Problem details: State the count of lines below featuring the word "CROSS", and write nothing further.

START Dataset records

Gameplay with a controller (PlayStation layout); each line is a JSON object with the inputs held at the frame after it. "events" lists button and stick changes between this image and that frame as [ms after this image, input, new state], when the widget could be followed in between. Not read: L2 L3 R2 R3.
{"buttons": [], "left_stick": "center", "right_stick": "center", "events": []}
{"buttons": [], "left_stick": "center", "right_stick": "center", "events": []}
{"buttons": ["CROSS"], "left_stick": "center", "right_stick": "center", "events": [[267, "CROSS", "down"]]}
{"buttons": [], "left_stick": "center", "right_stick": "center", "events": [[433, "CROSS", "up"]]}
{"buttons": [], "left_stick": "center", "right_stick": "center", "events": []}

END Dataset records

Answer below: 2